OpenCL Verification of Parallel Execution

What methods exist to verify that work is indeed being parallelized by OpenCL? (How can I verify that work is being distributed to all the processing elements for execution?) Or at least a method to monitor which cores/processors of the GPU or CPU are being used?
I would simply like a way to verify that OpenCL is actually doing what its specification claims it is supposedly doing. To do this, I need to collect hard evidence that OpenCL / the OS / the drivers are indeed scheduling kernels and work items to be executed in parallel (as opposed to serially).
I have written an OpenCL program conforming to the OpenCL API 1.2 specification along with a simple OpenCL C kernel which simply squares in the input integer.
In my program, work_group_size = MAX_WORK_GROUP_SIZE (so that they will fit on the compute units and so that OpenCL won't throw a fit).
The total amount_of_work is a scalar multiple of (MAX_COMPUTE_UNITS * MAX_WORK_GROUP_SIZE). Since amount_of_work > MAX_COMPUTE_UNITS * MAX_WORK_GROUP_SIZE, hopefully OpenCL
Hopefully this would be enough to force the schedulers to execute the maximum number of kernels + work items efficiently as possible, making use of the available cores / processors.
For a CPU, you can check cpuid, or sched_getcpu, or GetProcessorNumber in order to check which core / processor the current thread is currently executing on.
Is there a method on the OpenCL API which provides this information? (I have yet to find any.)
Is there an OpenCL C language built in function... or perhaps do the vendor's compilers understand some form of assembly language which I could use to obtain this information?
Is there an equivalent to cpuid, sched_getcpu, or GetProcessorNumber for GPUs for core usage monitoring, etc? Perhaps something vender architecture specific?
Is there an external program which I could use as a monitor for this information? I have tried Process Monitor and AMD's CodeXL, both of which are not useful for what I'm looking for. Intel has VTune, but I doubt that works on an AMD GPU.
Perhaps I could take a look at the compiled kernel code as generated from the AMD and Intel Compilers for some hints?
Hardware Details:
GPU: AMD FirePro, using AMD Capeverde architecture, 7700M Series chipset. I don't know which one exactly of in the series it is. If there is an AMD instruction set manual for this architecture (i.e. there are manuals for x86), that would possibly be a start.
CPU: Intel(R) Core(TM) i7-3630QM CPU # 2.40GHz
Development Environment Details:
OS: Win 7 64-bit, will also eventually need to run on Linux, but that's besides the point.
Compiling with MinGW GNU GCC 4.8.1 -std=c++11
Intel OpenCL SDK (OpenCL header, libraries, and runtime)
According to Process Manager, Intel's OpenCL compiler is a clang variant.

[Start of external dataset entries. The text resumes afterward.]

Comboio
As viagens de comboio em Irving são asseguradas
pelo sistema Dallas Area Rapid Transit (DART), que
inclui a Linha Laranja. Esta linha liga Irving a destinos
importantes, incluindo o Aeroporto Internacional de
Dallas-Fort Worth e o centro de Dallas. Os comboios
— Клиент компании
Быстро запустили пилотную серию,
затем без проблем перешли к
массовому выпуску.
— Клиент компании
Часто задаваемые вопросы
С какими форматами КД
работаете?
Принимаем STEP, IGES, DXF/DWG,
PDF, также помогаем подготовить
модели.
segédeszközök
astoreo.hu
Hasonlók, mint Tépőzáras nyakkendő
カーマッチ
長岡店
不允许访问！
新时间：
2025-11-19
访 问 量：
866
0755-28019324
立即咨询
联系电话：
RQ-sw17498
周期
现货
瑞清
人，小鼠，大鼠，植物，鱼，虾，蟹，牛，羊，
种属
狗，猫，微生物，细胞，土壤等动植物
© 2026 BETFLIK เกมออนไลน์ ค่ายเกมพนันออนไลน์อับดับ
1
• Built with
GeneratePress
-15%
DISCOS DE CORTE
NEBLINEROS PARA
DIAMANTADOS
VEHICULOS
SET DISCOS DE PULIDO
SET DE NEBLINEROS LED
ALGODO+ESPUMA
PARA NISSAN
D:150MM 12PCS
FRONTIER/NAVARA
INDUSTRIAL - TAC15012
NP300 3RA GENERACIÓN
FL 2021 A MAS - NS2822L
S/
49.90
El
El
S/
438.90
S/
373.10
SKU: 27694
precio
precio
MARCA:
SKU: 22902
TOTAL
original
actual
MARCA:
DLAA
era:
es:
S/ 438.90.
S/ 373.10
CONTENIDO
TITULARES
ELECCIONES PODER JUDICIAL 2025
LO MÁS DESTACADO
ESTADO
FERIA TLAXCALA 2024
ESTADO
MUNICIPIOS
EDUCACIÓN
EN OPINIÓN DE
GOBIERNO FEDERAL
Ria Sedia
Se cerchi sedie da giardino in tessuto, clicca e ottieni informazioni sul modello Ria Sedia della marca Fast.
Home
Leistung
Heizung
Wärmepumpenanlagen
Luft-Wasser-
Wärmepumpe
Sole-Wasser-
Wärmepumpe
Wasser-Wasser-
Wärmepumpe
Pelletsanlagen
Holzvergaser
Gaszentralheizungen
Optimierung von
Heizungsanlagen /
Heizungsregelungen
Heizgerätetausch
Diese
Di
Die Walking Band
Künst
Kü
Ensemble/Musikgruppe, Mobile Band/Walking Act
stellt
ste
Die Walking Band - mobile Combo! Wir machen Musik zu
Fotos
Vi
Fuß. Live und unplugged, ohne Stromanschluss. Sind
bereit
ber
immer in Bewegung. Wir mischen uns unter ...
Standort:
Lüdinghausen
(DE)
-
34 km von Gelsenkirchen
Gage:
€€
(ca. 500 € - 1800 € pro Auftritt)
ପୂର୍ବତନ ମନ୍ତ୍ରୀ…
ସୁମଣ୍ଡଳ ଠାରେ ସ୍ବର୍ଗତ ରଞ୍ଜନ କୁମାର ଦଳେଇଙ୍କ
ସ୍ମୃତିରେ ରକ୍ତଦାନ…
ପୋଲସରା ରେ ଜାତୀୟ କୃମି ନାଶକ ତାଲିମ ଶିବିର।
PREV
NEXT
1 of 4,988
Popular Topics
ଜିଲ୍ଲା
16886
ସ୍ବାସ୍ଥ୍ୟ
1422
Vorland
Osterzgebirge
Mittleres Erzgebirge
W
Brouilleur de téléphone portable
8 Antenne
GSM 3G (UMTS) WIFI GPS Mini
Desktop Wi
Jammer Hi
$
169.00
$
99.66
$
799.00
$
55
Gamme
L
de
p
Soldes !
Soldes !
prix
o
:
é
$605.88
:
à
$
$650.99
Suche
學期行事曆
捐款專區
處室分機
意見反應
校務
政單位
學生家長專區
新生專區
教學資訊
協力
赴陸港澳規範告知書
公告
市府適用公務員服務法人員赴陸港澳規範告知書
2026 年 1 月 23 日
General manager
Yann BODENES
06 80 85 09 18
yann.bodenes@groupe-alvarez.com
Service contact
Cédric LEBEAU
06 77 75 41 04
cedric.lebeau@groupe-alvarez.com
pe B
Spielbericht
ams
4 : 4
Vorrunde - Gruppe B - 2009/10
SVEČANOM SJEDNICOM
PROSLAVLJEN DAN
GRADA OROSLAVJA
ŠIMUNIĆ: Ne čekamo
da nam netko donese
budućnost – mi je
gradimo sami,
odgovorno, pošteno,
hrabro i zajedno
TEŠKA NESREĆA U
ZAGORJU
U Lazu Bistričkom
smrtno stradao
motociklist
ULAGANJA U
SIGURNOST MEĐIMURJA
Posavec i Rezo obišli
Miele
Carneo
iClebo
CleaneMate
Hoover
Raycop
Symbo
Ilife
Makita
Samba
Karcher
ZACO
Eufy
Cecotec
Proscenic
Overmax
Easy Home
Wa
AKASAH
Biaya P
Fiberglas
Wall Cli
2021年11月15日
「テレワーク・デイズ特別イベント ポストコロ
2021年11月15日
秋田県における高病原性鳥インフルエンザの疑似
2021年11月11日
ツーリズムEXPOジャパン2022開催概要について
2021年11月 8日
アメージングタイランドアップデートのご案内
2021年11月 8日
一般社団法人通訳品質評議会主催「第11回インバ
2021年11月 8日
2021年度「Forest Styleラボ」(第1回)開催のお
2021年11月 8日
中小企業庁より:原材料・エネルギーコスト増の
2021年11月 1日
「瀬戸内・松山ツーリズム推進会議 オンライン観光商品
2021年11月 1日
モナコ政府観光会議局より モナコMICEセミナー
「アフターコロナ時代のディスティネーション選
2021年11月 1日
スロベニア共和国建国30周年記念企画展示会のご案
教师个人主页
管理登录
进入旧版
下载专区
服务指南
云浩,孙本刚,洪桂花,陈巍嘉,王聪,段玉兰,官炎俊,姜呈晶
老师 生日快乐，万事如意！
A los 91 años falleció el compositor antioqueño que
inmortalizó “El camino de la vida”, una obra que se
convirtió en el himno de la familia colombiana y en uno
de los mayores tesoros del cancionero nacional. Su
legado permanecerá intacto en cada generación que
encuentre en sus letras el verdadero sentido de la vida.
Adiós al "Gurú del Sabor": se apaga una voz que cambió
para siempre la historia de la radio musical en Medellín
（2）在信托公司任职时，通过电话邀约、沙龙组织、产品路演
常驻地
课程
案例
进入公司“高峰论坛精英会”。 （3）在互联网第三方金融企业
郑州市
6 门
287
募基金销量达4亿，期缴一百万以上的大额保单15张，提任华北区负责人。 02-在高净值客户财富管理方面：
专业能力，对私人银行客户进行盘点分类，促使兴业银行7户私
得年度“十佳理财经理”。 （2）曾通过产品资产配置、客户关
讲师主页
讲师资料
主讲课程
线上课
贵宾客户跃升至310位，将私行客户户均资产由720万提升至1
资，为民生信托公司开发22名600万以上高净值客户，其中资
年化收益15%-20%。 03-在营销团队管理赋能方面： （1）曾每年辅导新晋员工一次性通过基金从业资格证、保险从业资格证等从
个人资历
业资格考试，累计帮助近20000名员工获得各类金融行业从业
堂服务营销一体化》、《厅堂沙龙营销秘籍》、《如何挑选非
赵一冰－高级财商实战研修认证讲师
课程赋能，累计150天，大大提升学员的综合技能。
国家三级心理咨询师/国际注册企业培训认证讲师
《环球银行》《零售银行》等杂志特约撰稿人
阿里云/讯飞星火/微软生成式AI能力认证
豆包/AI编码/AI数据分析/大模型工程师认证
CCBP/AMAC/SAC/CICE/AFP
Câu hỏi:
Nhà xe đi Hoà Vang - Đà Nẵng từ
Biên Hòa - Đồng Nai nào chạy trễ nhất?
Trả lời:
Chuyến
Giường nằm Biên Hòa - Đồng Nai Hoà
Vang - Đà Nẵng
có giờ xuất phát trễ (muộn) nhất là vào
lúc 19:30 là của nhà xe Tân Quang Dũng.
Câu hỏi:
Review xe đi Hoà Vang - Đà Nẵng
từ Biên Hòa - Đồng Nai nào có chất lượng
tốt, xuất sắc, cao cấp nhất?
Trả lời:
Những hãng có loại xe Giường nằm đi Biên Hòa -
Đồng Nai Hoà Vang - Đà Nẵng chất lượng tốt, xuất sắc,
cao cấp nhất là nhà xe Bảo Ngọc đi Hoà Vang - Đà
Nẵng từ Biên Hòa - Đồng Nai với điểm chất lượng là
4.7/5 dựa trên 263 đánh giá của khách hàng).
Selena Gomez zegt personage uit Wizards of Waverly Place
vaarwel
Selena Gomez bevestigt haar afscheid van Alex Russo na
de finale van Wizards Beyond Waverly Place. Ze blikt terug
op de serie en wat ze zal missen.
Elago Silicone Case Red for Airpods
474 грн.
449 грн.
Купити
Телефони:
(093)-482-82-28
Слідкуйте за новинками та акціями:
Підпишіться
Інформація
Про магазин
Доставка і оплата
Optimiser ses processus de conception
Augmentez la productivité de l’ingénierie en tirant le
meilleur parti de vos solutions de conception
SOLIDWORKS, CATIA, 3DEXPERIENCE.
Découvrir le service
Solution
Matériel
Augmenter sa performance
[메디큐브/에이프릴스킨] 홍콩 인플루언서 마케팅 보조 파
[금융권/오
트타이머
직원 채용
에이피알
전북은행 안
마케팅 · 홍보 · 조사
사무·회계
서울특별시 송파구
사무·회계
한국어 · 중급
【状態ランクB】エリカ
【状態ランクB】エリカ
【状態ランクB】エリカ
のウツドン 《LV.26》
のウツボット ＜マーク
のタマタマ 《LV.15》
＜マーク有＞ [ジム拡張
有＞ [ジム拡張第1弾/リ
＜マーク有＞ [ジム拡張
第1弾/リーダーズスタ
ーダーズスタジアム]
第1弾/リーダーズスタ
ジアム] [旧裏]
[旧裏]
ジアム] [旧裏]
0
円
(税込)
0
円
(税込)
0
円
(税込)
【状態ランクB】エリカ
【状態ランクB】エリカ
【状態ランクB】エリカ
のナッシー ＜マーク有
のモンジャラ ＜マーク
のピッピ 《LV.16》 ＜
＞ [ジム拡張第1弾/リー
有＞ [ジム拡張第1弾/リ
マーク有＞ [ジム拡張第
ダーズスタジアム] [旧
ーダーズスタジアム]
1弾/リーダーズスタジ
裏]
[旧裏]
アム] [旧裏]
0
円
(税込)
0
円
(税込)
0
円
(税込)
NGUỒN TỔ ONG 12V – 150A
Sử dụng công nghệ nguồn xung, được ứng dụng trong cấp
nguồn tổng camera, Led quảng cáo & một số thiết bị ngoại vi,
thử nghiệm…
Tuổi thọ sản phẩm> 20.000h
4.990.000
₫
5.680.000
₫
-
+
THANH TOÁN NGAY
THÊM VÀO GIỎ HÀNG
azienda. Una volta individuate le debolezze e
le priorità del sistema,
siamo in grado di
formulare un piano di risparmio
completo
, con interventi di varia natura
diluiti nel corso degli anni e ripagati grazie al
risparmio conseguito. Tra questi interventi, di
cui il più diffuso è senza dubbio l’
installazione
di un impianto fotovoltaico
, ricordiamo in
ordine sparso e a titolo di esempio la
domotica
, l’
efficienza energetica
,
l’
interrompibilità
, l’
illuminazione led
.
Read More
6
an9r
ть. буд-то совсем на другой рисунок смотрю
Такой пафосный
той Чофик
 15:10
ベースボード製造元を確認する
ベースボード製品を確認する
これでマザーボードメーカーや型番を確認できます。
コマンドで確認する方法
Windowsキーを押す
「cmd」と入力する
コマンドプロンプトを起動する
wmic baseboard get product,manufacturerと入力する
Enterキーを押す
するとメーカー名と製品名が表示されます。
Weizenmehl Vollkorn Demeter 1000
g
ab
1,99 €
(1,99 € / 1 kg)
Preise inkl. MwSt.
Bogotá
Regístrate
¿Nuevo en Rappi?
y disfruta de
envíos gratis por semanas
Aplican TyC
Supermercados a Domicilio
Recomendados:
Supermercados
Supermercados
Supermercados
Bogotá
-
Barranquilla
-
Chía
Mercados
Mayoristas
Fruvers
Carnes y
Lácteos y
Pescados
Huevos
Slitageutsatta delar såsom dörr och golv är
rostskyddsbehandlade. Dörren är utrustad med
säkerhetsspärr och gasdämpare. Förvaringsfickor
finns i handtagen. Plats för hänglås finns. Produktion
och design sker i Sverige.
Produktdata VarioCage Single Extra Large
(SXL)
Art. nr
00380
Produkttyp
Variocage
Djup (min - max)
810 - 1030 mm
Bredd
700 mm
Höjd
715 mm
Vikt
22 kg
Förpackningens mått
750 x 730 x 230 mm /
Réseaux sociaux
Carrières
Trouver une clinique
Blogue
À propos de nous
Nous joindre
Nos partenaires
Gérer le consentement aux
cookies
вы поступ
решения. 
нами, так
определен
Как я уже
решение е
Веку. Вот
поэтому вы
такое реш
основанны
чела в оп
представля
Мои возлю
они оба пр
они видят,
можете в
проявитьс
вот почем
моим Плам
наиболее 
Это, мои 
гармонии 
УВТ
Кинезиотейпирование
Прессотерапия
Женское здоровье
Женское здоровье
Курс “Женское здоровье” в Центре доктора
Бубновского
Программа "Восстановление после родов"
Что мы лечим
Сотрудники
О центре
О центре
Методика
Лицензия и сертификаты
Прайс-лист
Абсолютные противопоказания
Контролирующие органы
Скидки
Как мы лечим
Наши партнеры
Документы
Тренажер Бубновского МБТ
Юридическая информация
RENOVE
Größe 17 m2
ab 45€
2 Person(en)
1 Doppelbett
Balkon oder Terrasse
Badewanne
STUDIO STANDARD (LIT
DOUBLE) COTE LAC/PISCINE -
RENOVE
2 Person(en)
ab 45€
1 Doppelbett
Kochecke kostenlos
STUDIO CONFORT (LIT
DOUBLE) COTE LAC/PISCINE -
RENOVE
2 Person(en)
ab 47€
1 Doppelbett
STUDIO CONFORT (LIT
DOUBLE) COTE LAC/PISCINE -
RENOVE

AMD APP OpenCL SDK (OpenCL header, libraries, and runtime)
OpenCL 1.2
I am trying to keep the source code as portable as possible.
Instead of relying on speculations, you can comment-out a program's buffer copies and visualisations, leave only kernel-executions intact. Then put it in a tight loop and watch for heat rising. If it heats like furmark, then it is using cores. If it is not heating, you can disable serial operations in kernels too(gid==0), then try again. For example, a simple nbody simulator pushes a well cooled HD7000 series gpu to over 70°C in minutes and 90°C for poor coolers. Compare it to a known benchmark's temperature limits.
Similar thing for CPU exists. Using float4 heats more than simple floats which shows even instruction type is important to use all ALUs (let alone threads)
If GPU has a really good cooler, you can watch its Vdroop. More load means more voltage drop. More cores more drop, more load per core also more drop.
Whatever you do, its up to compiler and hardware's abilities and you don't have explicit control over ALUs. Because opencl hides hardware complexity from developer.
Usin msi-after burner or similar software is not useful because they show %100 usage even when you use %1 of cards true potential.
Simply look at temperature difference of computer case at equilibrium state from starting state. If delta-T is like 50 with opencl and 5 without opencl, opencl is parallelising stuff you can't know how much.